The Flinders Ranges in South Australia are ground zero for this stuff. Nilpena Ediacara National park holds secrets. Specifically storm events that buried seafloor communities instantly. Snapshots frozen in stone.
Among them sits Spriggina floundersi.
It was described way back in 1958. Back then only three specimens were known. Now we know it better. It was one of the first animals with bilateral symmetry. Front, back. Left, right. Top, bottom. The same layout you and I use to walk around.
The Twist
“We talk about holding a pencil,” says Dr. Scott Evans from the American Museum of Natural history. He is also based at Florida State university. “We think of soccer kicks.”
This guy had no hands. No feet.
But he had a preference.
To find it the team measured shape variations. They looked at collections in Adelaide too. The rocks were mirror images of the living creatures. So when a fossil bent left in the stone the animal actually bent right in life.
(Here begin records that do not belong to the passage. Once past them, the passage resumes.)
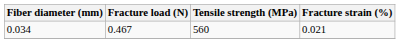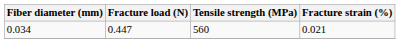0.034 | Fracture load (N): 0.467 -> 0.447
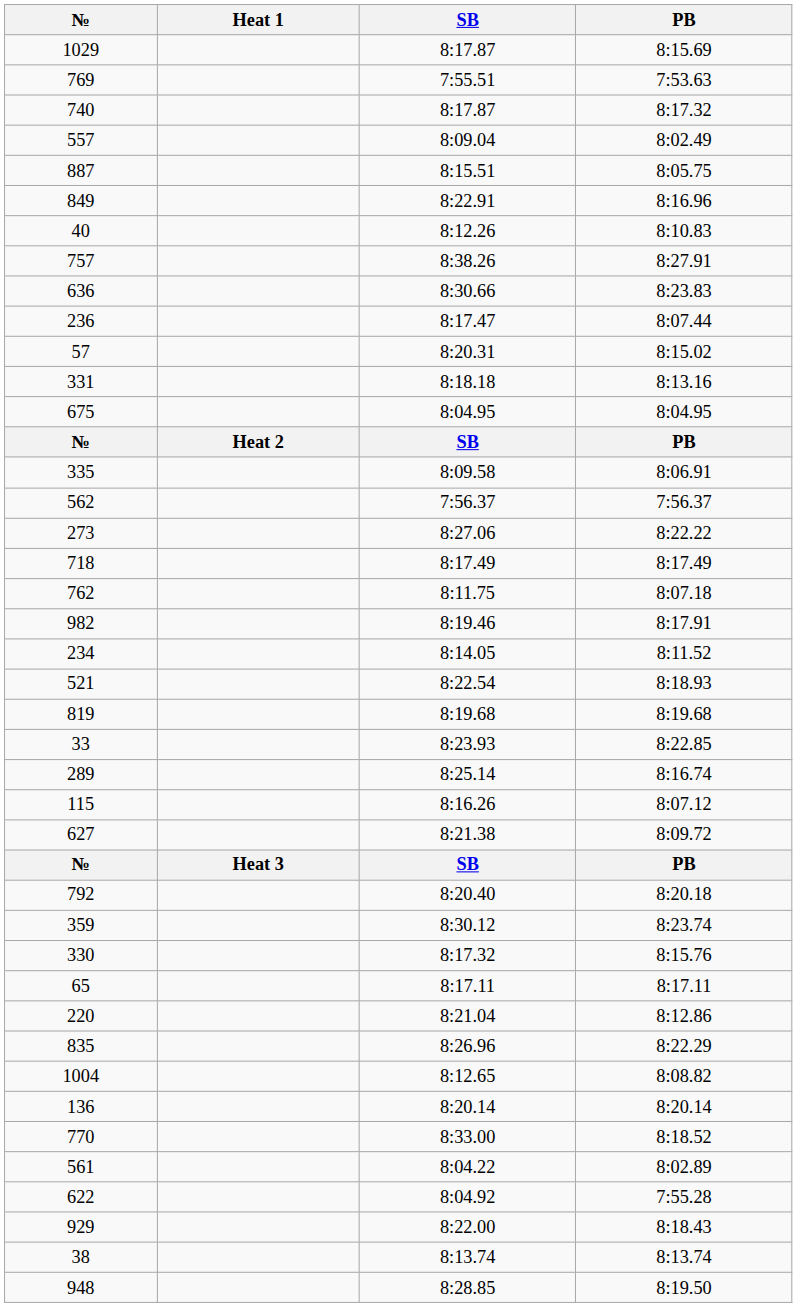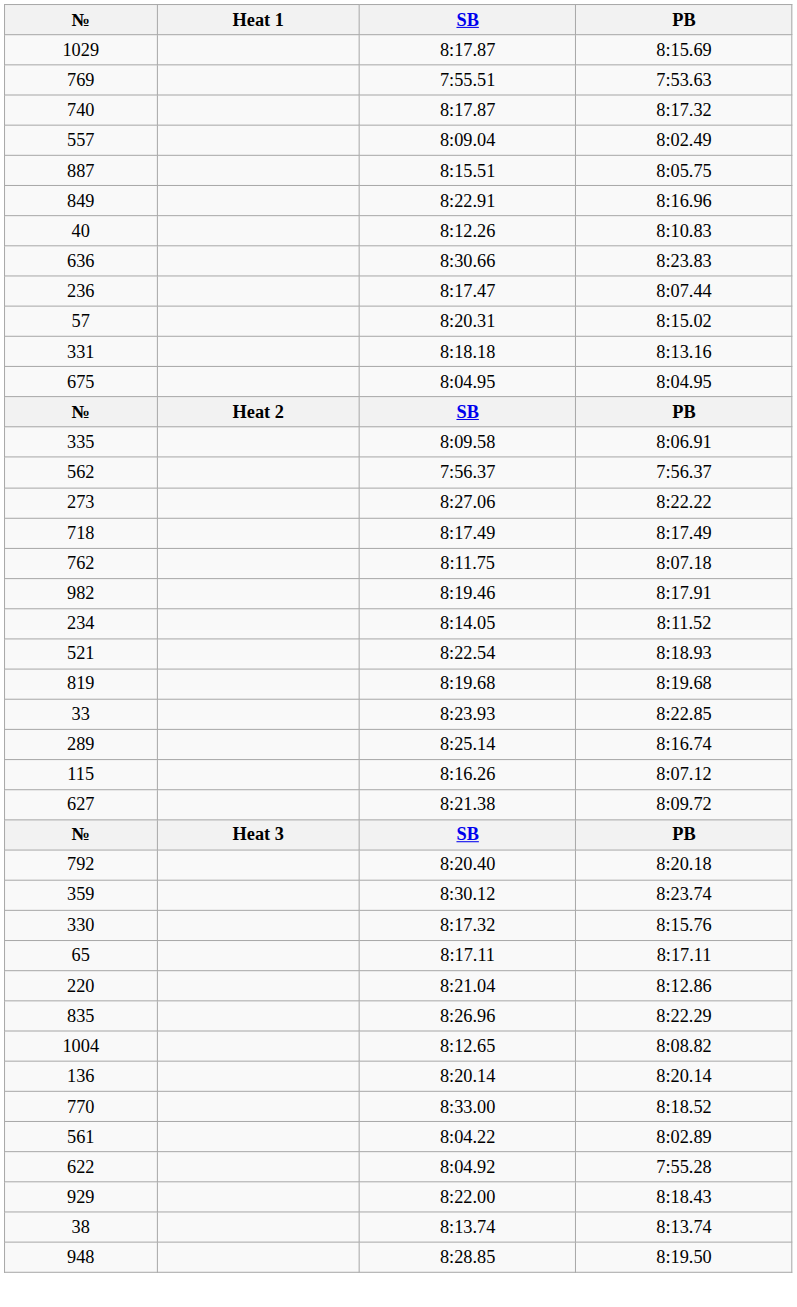- row: 757 | 8:38.26 | 8:27.91
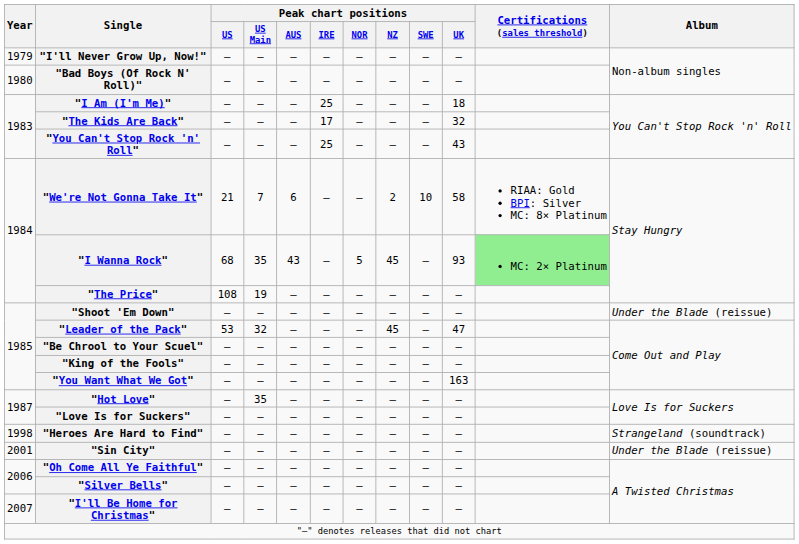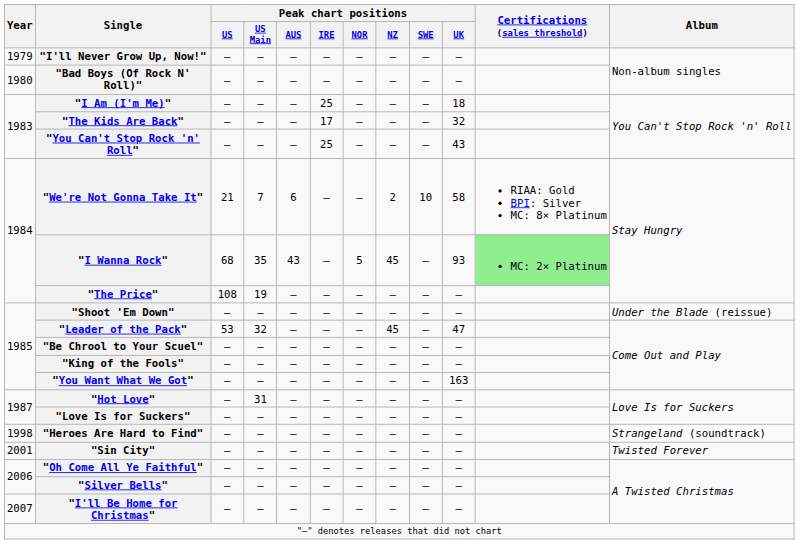"Hot Love" | Peak chart positions / US Main: 35 -> 31
"Sin City" | Album: Under the Blade (reissue) -> Twisted Forever
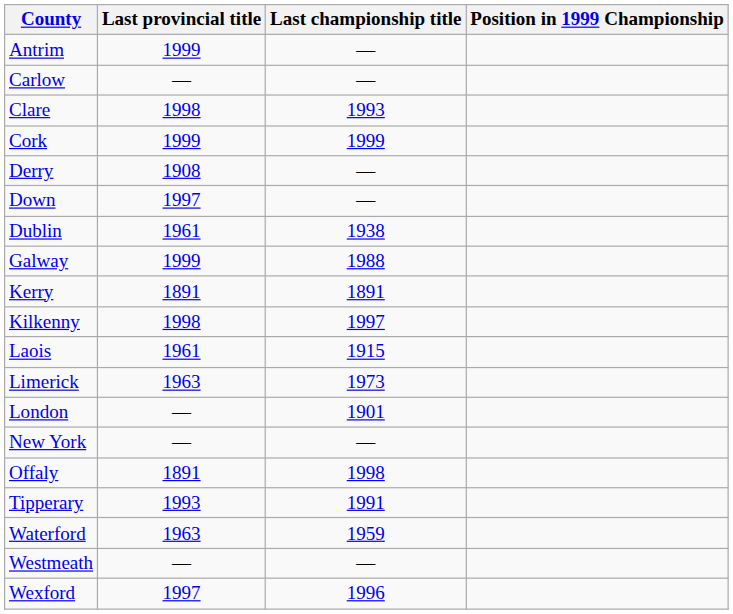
Here is the kicker. Roughly twice as many specimens bent right as bent left.
It wasn’t random noise. It was population-wide handedness. The oldest on record.
Some of the traits we take for granted have ancient roots. We just stopped looking far back enough.
Dr. Mary Droser of UCR isn’t surprised really. It fits the pattern. Complex traits usually appear early then stick.
What It Means
Why does a flat worm-like thing care about directions?
Complex nervous systems.
If an animal favors a side it usually means it has sensors. Eyes? Lateral lines? Something. It processes the world differently on each flank.
“Insects. Octopuses. Birds.” Dr. Evans lists them. “They have handedness too.”
He suspects Spriggina wasn’t just a bag of soup. Its wiring might have been surprisingly similar to modern animals. At least structurally.
The paper came out July 9, 2016 in Scientific Reports.
It forces a rethink of the timeline. We assume simple creatures are simple inside. They aren’t always. They might have internal compasses we never knew they had.
So maybe handedness isn’t a tool-use trick. Maybe it’s just how symmetry breaks when things start to feel.